Die Alternativen zur Monogamie
Um diese Fragen zu beantworten, muss erstmal geklärt werden: Was bedeutet Monogamie? Monogamie ist laut Wikipedia „eine lebenslange exklusive Fortpflanzungsgemeinschaft zwischen zwei Individuen einer Art“. Also genau das, was die Ehe auch zu sein versucht. Ewige Treue, bis dass der Tod uns scheidet. Im Gegensatz dazu stehen die Polygynie (ein Mann hat mehrere Frauen), die Polyandrie (eine Frau hat mehrere Männer) und die Polyamorie. Bei Letzterem führen Personen mehrere Beziehungen gleichzeitig, wobei dies allen Beteiligten bewusst ist.
Die Wissenschaft geht davon aus, dass die Beziehungsform der Polyamorie, die natürliche des Homo Sapiens sein könnte. Bei der Argumentation wird sich jedoch nur auf Indizien gestützt, da keine stichfesten Beweise aus der vorzivilisatorischen Zeit existieren. In was für Beziehungen die Jäger*Innen und Sammler*Innen der grauen Vorzeit tatsächlich lebten, kann niemand mit Gewissheit sagen. Sicher ist nur: Seitdem die Menschen in Zivilisationen zusammenleben, hat sich vor allem in der christlichen Welt die Monogamie durchgesetzt.
Warum leben wir monogam?
Die Wissenschaft vermutet dafür vorrangig zwei Gründe: Erstens könnten durch eine monogame Lebensweise Infektionskrankheiten eingedämmt worden sein. Zweitens ist die Monogamie so etwas wie ein frühzeitlicher Vaterschaftstest. Wenn meine Frau mit keinem anderen Mann Geschlechtsverkehr hat, dann sind ihre Kinder ziemlich sicher von mir. Und diesen Kindern kann ich dann ohne schlechtes Gewissen mein Land vermachen. Die Zivilisation beförderte also monogame Lebensformen. Und die moderne Gesellschaft wendet sich jetzt wieder von diesen ab?
Die Statistiken sprechen eine andere Sprache.
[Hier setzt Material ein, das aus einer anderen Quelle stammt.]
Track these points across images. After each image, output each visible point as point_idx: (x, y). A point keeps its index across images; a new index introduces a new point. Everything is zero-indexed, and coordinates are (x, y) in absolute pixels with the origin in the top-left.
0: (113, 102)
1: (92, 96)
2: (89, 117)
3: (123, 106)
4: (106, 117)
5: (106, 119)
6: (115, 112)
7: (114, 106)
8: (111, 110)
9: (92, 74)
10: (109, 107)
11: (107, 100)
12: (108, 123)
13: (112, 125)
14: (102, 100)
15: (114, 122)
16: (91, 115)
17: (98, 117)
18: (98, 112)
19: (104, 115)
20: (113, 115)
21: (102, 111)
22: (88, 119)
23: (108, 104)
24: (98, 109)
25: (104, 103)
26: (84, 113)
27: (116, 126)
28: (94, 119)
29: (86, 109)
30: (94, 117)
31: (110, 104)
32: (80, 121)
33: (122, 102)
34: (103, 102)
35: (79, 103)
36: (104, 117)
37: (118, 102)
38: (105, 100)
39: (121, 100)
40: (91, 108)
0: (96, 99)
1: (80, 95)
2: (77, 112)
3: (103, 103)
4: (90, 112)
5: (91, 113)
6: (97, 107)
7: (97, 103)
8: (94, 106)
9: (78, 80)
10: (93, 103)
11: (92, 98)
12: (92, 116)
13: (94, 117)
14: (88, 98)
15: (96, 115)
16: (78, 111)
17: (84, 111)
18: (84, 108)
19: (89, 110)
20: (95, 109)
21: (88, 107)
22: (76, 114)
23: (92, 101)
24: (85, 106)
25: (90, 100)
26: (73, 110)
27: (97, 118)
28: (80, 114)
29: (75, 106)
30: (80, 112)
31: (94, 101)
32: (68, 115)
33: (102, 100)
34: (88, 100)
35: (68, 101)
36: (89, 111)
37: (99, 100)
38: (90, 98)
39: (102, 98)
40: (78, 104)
Zwar heiraten heutzutage wesentlich weniger Menschen in Deutschland als noch im Jahr 1950 (damals knapp 750.000). Aber es werden immer noch mehr als 400.000 Ehen pro Jahr geschlossen – Tendenz gleichbleibend. Und auch die Anzahl der Scheidungen nimmt nicht weiter zu. Sie ist zwar mit ungefähr 150.000 pro Jahr unverändert hoch, aber deutlich unter dem Allzeithöchstwert von über 210.000 im Jahr 2003.
Mehr Statistiken finden Sie bei Statista
Im Durchschnitt halten die Ehen auch zwei Jahre länger als noch zu Beginn des Jahrtausends. Anscheinend überlegen es sich die Deutschen heute sehr genau, bevor sie heiraten. Denn sie heiraten deutlich später als früher, Frauen mit 32 und Männer mit 34 Jahren. Und das alles passiert, obwohl die Anzahl der Kirchenmitglieder weiter stetig abnimmt. Für deutsche Paare hat eine Hochzeit offensichtlich wenig mit Religion zu tun.
Die Zukunft der Monogamie
Doch gleichzeitig zeigen diese Statistiken, dass die Monogamie nicht vollumfänglich gelebt wird. Wenn mehr als ein Drittel der Ehen nach 15 Jahren wieder auseinandergehen, kann nicht die Rede von einer „lebenslangen exklusiven Fortpflanzungsgemeinschaft“ sein. Und auch die Eheleute, die sich nicht scheiden lassen, sind vermutlich vorher in anderen Beziehungen gewesen. Die in Deutschland vorherrschende Beziehungsform ist also eher eine Monogamie auf Zeit.
Ob diese zeitlich begrenzte monogame Beziehung in einer Ehe stattfindet oder wie bei Audrey und Jeremy, ohne sich das Ja-Wort zu geben, entscheidet jedes Paar für sich. Das Auslaufmodell Ehe erfreut sich jedenfalls nach wie vor einiger Beliebtheit. Und eines ist deutlich: Ein Ende der Monogamie ist aktuell nicht abzusehen.